God does not see and observe and then choose; God speaks! … and it is so. Salvation is a result of God speaking light into our dark hearts. He is the creator of all things … even our faith.
Lastly, there is a problem with this view because it does not lead to the praise of God’s glorious grace. 1 Corinthians 1:26-31 reads:
“For consider your calling, brothers: not many of you were wise according to worldly standards not many were powerful, not many were of noble birth. But God chose what is foolish in the world to shame the wise; …”
Let me interrupt here. How could Paul possibly say this if God’s choice were a result of seeing our decision for Jesus? Is there any decision in all of history wiser than having faith in Jesus? What other decision affects your eternal destiny? If the initial cause of my salvation could be traced back to my own, independent decision that God simply observed and reacted to, then I have made the wisest decision of all, and Paul doesn’t know what he’s talking about.
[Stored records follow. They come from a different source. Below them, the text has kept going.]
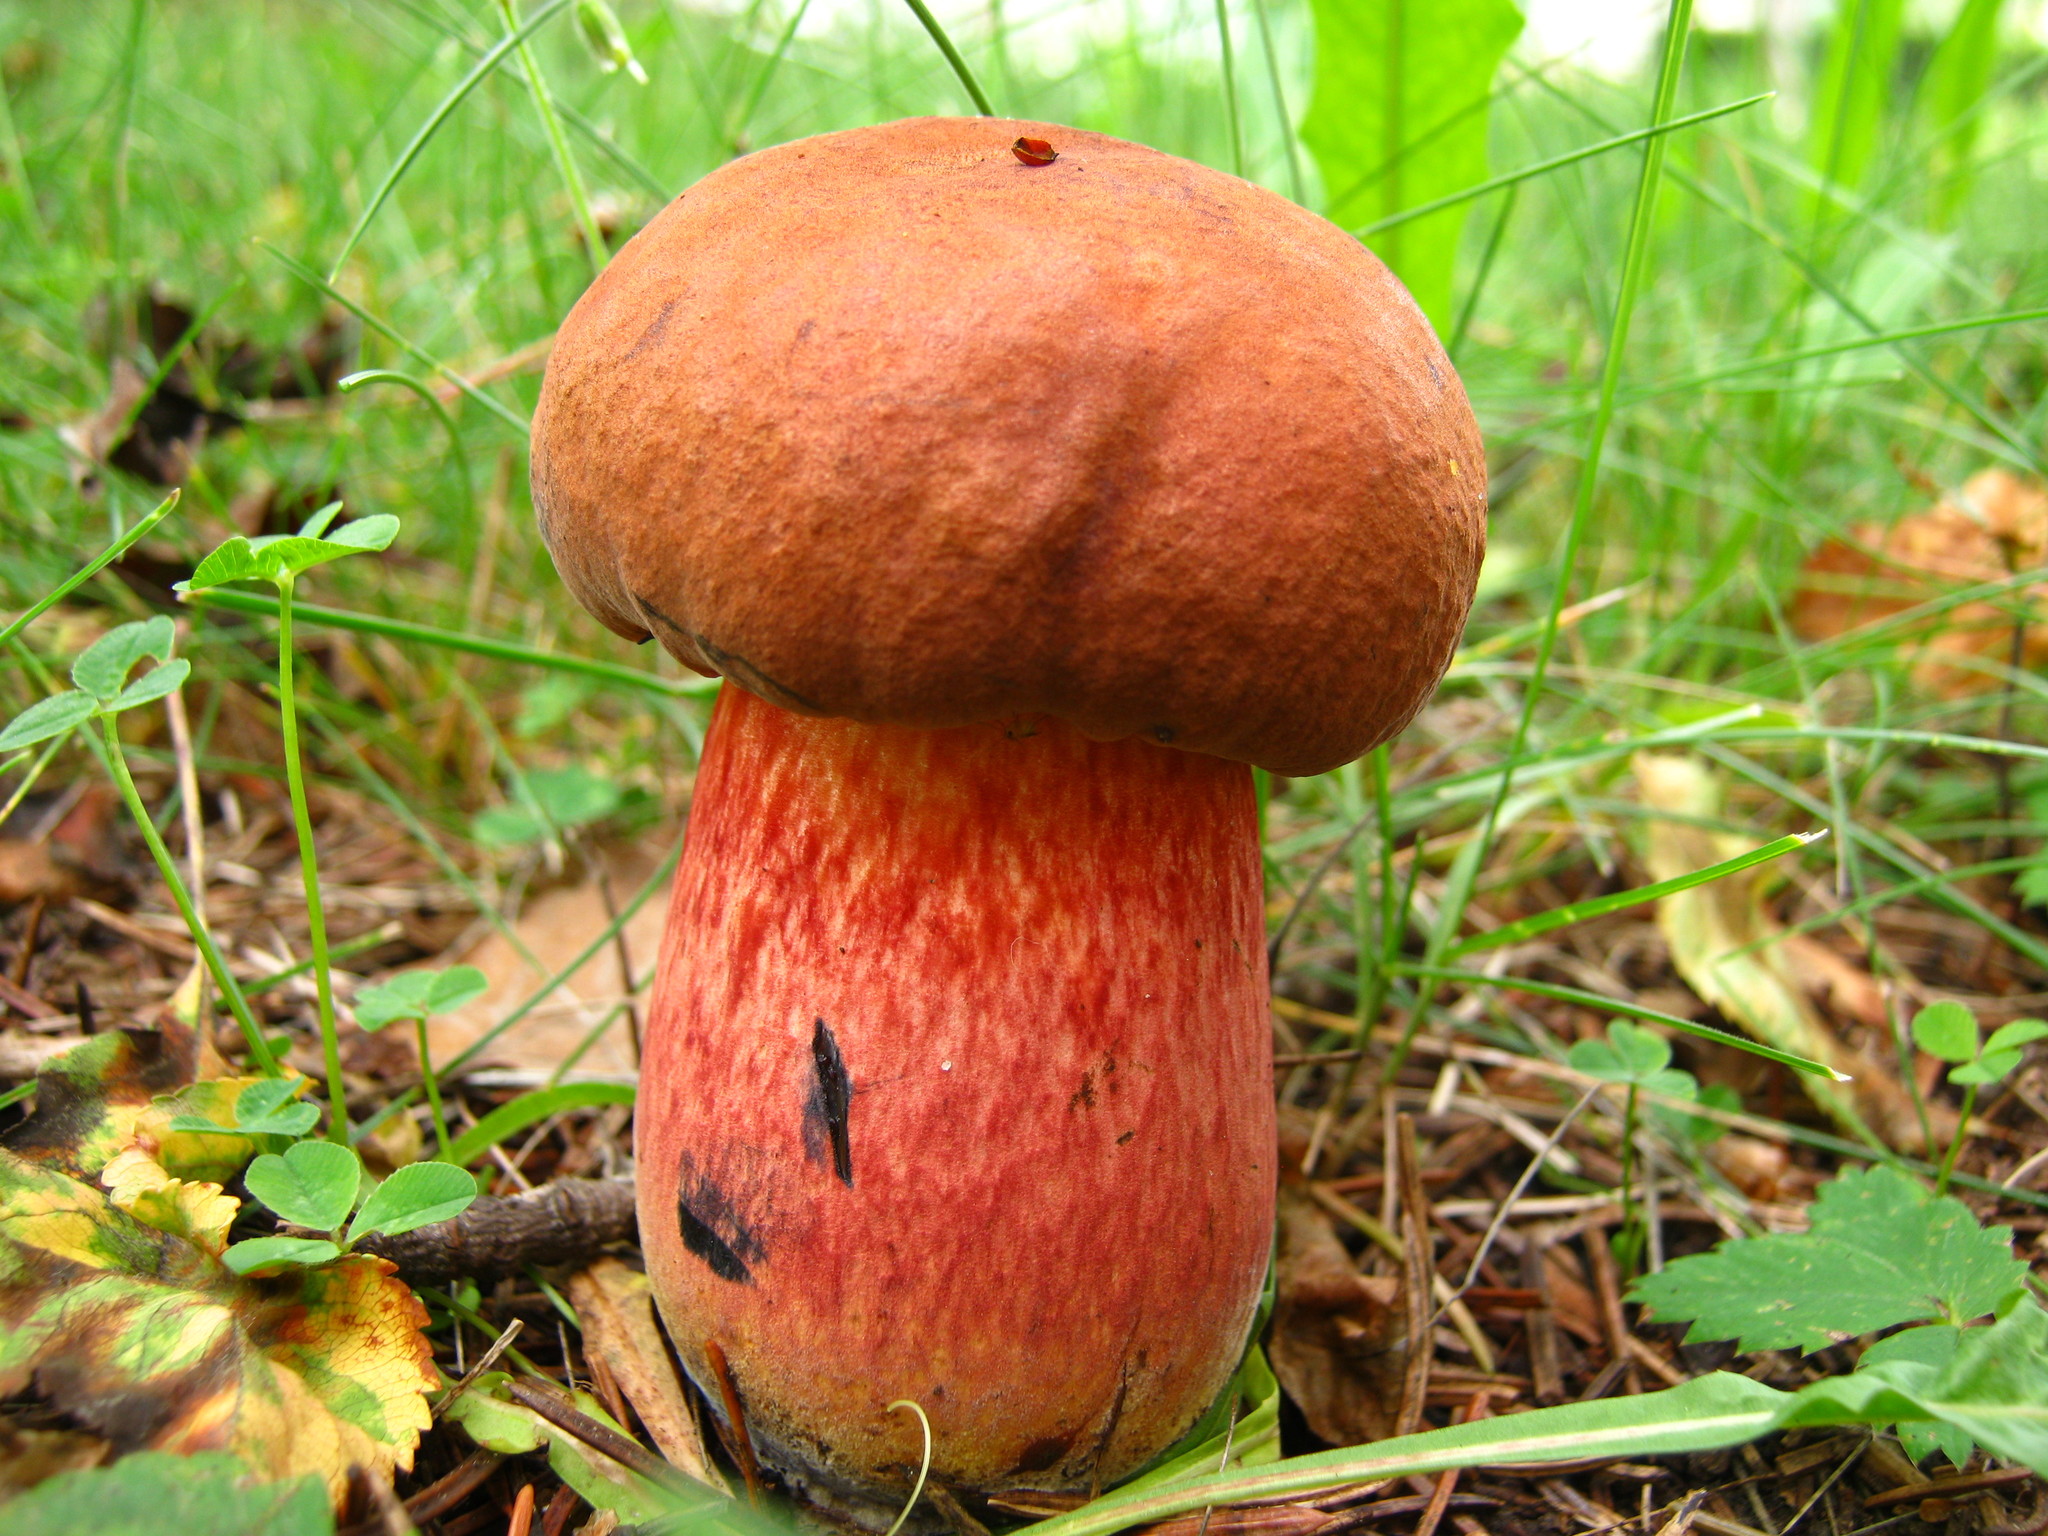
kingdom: Fungi
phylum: Basidiomycota
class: Agaricomycetes
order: Boletales
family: Boletaceae
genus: Boletus
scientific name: Boletus subvelutipes
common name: Red-mouth bolete
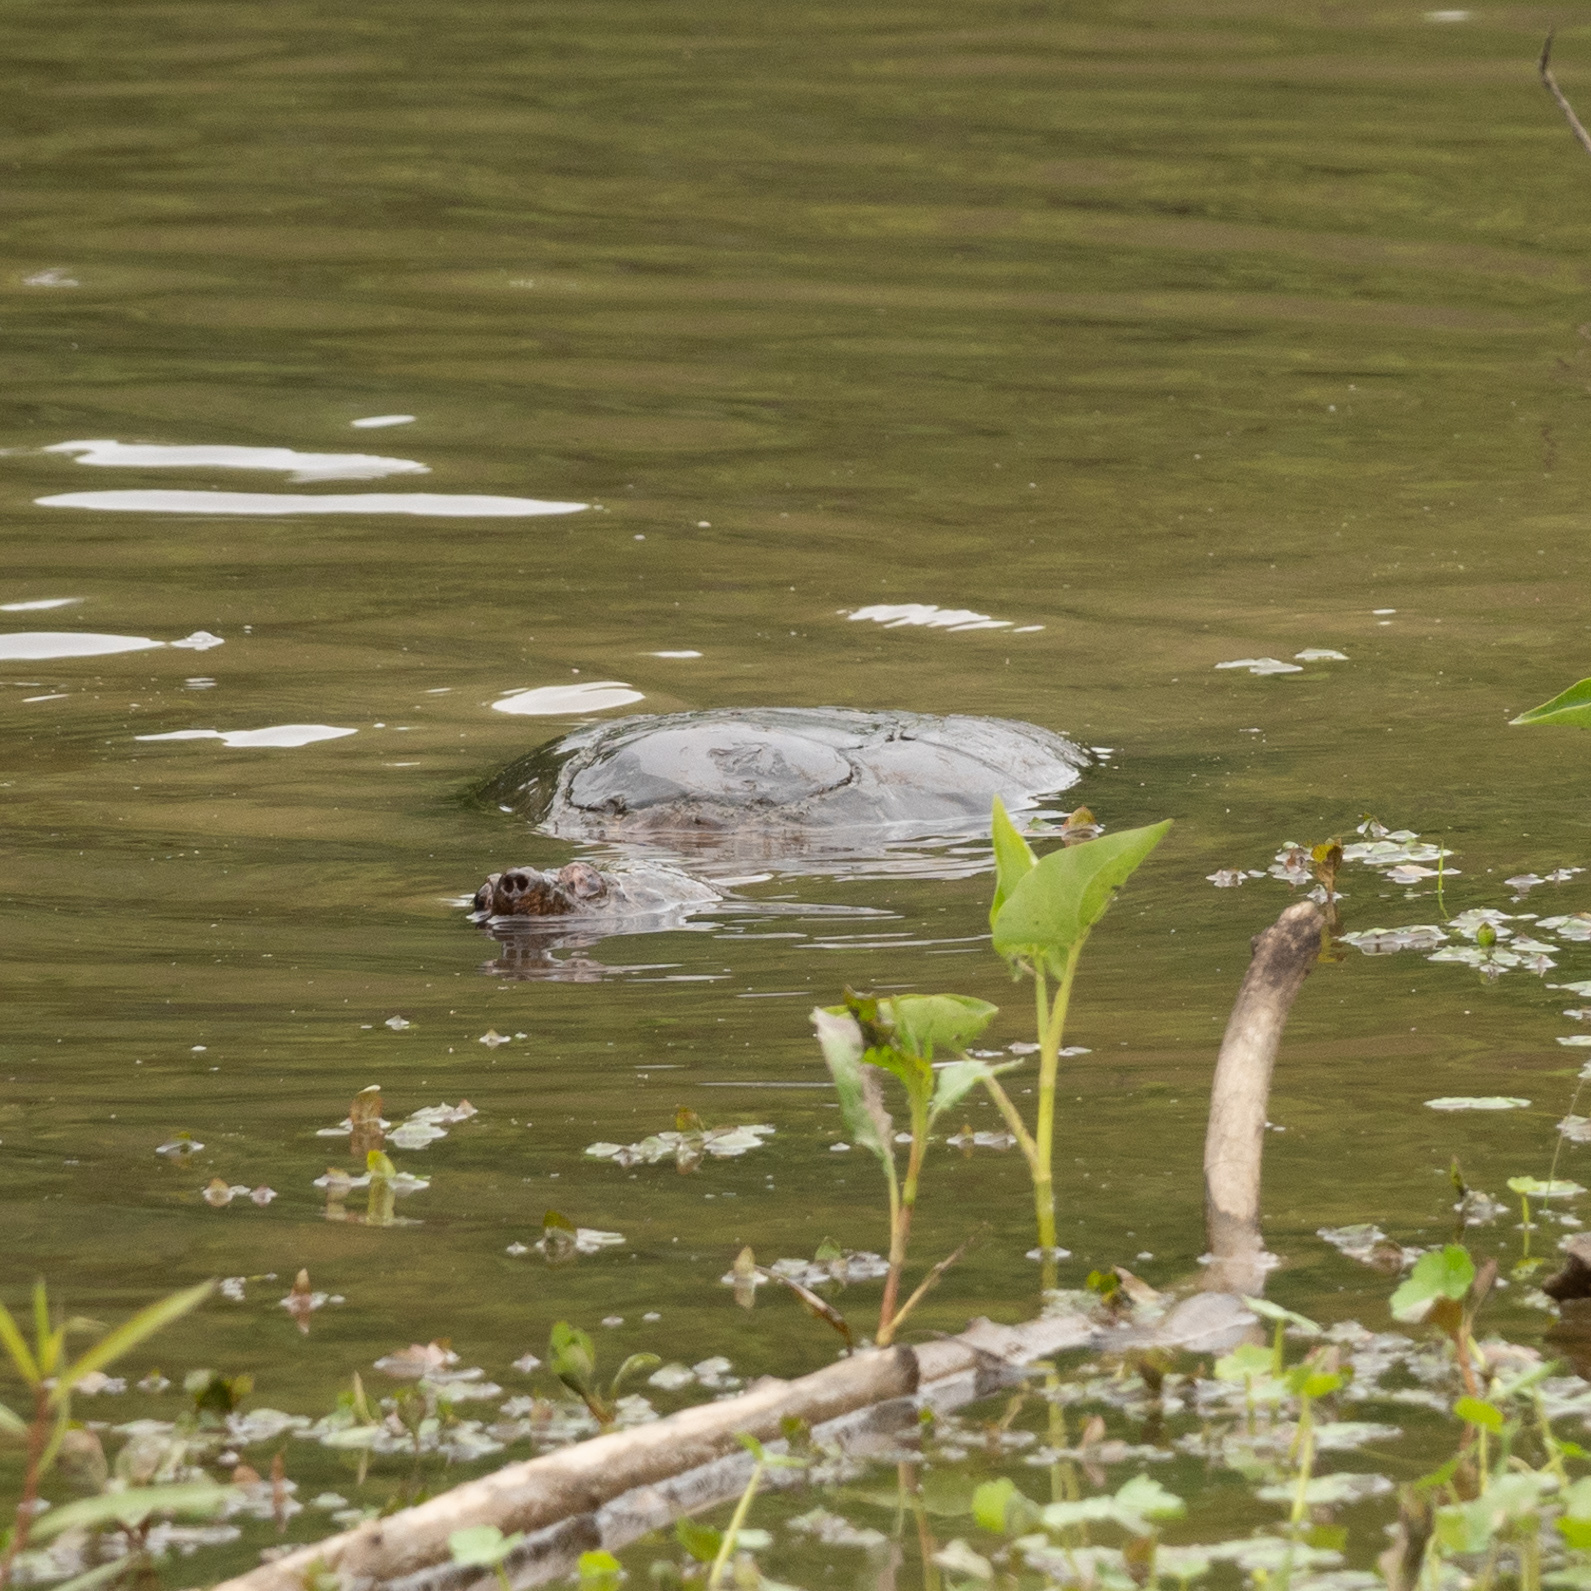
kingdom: Animalia
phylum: Chordata
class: Testudines
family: Chelydridae
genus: Chelydra
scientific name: Chelydra serpentina
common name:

Okay, let’s continue …
“God chose what is weak in the world to shame the strong; God chose what is low and despised in the world, even things that are not, to bring to nothing things that are, so that no human being might boast in the presence of God. And because of him you are in Christ Jesus, who became to us wisdom from God, righteousness and sanctification and redemption, so that, as it is written, ‘Let the one who boasts, boast in the Lord.’”
Clearly, if the common view of foreknowledge is correct, then I am incredibly wise, and I certainly have some room for boasting. We know we shouldn’t boast, but in this view I am still able to do so. However much I credit myself, I diminish that from God’s worship; and instead of being amazed at God’s unmerited favor toward me, I would know that I deserved it more than those whose poor decisions were also seen in the corridors of time.
It sounds terrible (and it is), but if this common view is true then how could these things not also be so? God’s favor in choosing me is now dependent on my superior wisdom. There is something that caused me to stand out from the rest, and so grace is no longer unmerited and I rightly deserve some of the praise and admiration.
If you are blown away by the grace of God and cringe at the thought of saying you are deserving of mercy, and worthy of praise, then you ought to wholeheartedly deny the common view of foreknowledge. Why did God choose us? Ephesians 1 says it was according to the purpose of His will (He is Creator), and to the praise of His glorious grace. There is a better view of foreknowledge; a view that gives God all the glory, and causes us to marvel and worship at the thought of a love so great that it was determined in the mind of God for all eternity. Praise God for His glorious grace!